== Source material
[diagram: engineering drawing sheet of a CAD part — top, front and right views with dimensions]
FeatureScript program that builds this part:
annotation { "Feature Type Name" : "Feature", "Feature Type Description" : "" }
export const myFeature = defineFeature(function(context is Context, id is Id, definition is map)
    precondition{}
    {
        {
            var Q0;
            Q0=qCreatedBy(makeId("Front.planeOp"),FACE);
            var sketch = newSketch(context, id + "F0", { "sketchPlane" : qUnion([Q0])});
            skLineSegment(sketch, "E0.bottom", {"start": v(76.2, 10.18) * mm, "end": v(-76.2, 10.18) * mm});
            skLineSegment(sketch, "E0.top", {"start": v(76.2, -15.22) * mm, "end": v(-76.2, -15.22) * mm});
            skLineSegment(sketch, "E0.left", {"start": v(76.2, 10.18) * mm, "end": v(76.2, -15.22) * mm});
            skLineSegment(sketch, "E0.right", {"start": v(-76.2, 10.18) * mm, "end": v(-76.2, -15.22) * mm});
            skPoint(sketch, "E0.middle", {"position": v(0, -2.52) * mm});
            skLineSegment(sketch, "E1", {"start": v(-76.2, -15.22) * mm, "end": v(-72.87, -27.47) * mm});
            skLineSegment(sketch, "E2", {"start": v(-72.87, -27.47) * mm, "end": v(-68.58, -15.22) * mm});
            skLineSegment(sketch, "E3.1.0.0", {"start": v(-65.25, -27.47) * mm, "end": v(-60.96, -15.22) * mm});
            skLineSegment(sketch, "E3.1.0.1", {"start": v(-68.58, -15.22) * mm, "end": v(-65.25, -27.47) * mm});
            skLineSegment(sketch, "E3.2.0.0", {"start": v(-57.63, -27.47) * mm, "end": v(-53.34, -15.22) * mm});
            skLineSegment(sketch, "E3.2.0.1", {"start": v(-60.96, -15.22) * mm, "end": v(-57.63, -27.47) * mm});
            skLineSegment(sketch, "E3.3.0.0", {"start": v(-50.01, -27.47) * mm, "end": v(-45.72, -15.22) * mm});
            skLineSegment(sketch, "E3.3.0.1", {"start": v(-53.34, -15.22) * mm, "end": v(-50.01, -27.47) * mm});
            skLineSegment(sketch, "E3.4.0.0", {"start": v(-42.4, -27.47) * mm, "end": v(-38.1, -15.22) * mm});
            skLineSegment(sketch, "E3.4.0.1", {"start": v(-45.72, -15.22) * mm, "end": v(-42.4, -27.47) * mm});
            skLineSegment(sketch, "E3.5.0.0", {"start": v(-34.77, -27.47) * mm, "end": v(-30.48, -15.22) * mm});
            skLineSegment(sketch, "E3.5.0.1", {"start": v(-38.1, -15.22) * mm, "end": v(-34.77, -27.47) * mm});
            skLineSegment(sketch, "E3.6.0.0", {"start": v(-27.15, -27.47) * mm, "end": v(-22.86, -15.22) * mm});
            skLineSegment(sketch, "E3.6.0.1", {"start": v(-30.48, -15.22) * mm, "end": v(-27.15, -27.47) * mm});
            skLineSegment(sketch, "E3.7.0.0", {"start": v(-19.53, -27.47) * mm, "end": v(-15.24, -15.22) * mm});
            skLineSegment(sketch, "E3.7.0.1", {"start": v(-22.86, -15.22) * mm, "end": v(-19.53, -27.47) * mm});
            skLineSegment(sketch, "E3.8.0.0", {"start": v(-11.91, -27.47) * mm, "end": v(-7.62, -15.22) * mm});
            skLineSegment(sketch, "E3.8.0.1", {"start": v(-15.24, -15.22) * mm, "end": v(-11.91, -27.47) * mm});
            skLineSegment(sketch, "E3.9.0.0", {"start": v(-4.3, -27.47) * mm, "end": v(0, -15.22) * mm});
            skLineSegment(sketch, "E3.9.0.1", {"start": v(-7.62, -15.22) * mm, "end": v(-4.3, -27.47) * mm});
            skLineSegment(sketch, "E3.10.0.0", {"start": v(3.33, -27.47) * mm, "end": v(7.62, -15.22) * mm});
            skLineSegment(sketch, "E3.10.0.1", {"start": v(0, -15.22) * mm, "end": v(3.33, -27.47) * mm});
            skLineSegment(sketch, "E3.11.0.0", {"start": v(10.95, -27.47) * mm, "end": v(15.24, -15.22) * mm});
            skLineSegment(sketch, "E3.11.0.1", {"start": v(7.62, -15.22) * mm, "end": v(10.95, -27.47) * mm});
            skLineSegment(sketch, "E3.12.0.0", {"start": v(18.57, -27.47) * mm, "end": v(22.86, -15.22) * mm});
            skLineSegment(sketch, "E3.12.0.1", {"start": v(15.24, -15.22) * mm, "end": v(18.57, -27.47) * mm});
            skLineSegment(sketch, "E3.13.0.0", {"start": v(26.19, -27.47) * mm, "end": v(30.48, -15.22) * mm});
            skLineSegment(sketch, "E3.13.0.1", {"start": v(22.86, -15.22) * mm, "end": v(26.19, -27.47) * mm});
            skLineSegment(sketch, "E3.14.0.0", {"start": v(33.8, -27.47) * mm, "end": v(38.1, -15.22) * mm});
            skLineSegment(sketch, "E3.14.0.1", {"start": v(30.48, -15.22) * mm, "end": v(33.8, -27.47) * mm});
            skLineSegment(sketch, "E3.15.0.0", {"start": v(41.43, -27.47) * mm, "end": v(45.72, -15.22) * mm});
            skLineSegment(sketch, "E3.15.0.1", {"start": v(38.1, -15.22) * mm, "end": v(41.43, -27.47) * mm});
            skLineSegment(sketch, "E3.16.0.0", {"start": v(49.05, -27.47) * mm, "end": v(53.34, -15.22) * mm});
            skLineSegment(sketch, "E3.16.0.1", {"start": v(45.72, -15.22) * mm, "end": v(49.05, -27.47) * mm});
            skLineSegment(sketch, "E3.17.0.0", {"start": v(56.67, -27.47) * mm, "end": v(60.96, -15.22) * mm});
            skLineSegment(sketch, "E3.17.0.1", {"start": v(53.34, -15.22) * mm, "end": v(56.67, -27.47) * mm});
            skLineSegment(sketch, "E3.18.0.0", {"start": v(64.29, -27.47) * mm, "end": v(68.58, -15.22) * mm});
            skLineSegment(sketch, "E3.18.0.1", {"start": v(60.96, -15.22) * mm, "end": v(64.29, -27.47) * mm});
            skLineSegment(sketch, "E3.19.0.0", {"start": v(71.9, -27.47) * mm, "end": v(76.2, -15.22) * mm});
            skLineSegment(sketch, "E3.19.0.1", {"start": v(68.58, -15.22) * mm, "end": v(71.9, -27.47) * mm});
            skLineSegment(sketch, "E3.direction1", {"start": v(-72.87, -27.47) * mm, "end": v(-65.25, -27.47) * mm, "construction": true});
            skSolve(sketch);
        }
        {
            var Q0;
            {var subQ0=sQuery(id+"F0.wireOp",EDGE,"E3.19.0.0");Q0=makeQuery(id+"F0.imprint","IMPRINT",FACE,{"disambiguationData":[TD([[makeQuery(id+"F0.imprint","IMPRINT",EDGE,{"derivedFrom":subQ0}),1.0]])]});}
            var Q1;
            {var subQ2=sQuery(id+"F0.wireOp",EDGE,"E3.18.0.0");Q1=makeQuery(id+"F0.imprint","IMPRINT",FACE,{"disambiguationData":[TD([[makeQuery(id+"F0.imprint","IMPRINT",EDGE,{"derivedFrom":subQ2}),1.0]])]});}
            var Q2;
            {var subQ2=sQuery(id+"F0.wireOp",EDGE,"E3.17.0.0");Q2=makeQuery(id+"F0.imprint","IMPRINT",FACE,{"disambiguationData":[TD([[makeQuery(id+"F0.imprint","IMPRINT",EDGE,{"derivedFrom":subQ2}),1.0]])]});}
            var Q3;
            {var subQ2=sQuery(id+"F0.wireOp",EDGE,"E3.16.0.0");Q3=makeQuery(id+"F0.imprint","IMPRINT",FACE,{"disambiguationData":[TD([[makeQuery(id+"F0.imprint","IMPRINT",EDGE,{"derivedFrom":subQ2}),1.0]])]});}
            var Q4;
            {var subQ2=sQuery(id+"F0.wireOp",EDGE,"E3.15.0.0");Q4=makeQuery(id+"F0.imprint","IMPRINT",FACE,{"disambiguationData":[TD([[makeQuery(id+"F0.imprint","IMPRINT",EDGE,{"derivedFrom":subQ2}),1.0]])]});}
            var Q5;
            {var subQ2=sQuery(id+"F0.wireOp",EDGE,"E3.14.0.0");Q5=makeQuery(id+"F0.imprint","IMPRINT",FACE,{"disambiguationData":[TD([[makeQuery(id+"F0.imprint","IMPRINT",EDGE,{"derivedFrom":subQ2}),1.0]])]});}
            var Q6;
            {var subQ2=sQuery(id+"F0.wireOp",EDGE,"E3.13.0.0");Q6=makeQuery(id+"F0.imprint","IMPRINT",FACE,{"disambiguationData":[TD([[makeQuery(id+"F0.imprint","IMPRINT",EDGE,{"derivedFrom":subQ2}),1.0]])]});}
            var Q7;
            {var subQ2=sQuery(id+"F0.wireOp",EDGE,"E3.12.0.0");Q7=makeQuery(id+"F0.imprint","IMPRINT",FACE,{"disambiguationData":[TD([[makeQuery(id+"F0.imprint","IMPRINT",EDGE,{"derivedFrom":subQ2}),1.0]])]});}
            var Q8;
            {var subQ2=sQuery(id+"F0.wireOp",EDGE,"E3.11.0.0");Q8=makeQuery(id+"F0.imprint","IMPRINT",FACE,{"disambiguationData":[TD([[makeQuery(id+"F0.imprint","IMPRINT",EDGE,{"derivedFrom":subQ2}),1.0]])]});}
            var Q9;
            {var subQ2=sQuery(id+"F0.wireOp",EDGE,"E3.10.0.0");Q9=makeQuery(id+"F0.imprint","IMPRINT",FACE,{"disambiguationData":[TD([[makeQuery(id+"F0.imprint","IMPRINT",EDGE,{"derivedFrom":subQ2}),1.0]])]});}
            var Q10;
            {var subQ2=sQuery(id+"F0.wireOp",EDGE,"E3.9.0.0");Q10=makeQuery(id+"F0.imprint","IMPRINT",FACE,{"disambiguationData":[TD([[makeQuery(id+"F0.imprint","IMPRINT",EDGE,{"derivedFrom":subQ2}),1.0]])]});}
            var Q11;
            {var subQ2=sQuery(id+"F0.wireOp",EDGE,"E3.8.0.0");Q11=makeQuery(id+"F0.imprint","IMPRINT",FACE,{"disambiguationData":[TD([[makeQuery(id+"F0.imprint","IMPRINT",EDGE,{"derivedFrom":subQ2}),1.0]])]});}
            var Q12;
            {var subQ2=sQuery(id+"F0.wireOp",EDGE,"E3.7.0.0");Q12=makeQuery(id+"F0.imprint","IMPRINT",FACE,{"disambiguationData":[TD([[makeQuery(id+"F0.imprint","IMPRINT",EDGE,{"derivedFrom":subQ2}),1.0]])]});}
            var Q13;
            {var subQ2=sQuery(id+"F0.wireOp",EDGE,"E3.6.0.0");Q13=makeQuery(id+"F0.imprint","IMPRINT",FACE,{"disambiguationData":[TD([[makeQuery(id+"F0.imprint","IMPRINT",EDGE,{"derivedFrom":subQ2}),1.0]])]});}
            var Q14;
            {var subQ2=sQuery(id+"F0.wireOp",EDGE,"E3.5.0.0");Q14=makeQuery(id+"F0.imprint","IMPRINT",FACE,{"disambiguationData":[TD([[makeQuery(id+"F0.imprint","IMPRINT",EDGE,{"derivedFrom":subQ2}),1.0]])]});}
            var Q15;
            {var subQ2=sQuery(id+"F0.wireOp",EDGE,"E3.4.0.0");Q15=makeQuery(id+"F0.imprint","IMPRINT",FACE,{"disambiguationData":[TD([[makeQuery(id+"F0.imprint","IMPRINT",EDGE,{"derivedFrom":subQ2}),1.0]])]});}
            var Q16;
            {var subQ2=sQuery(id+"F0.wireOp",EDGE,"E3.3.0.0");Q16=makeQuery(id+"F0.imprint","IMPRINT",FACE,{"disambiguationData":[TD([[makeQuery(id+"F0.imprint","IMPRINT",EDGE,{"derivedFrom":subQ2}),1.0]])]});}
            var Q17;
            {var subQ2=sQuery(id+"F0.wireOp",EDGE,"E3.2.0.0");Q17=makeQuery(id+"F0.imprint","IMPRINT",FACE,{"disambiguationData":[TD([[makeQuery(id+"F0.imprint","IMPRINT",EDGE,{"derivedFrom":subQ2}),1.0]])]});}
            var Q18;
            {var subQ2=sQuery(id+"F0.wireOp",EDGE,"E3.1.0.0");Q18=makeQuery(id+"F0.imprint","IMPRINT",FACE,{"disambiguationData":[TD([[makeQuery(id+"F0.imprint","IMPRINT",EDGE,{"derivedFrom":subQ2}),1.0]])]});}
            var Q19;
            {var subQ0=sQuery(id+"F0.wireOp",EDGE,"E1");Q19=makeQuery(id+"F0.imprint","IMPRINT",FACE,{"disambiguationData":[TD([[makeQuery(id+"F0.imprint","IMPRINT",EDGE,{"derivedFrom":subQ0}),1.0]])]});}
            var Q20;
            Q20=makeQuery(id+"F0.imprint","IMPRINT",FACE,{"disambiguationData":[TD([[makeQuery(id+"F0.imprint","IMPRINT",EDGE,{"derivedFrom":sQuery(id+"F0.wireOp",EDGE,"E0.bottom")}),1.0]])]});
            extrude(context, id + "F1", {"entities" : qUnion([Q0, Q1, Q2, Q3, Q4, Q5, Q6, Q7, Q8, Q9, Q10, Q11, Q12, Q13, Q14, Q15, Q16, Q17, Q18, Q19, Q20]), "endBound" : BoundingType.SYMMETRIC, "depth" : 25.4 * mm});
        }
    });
====
Gather every line of the material above that contains the string "qUnion" and copy each one out.

            var sketch = newSketch(context, id + "F0", { "sketchPlane" : qUnion([Q0])});
            extrude(context, id + "F1", {"entities" : qUnion([Q0, Q1, Q2, Q3, Q4, Q5, Q6, Q7, Q8, Q9, Q10, Q11, Q12, Q13, Q14, Q15, Q16, Q17, Q18, Q19, Q20]), "endBound" : BoundingType.SYMMETRIC, "depth" : 25.4 * mm});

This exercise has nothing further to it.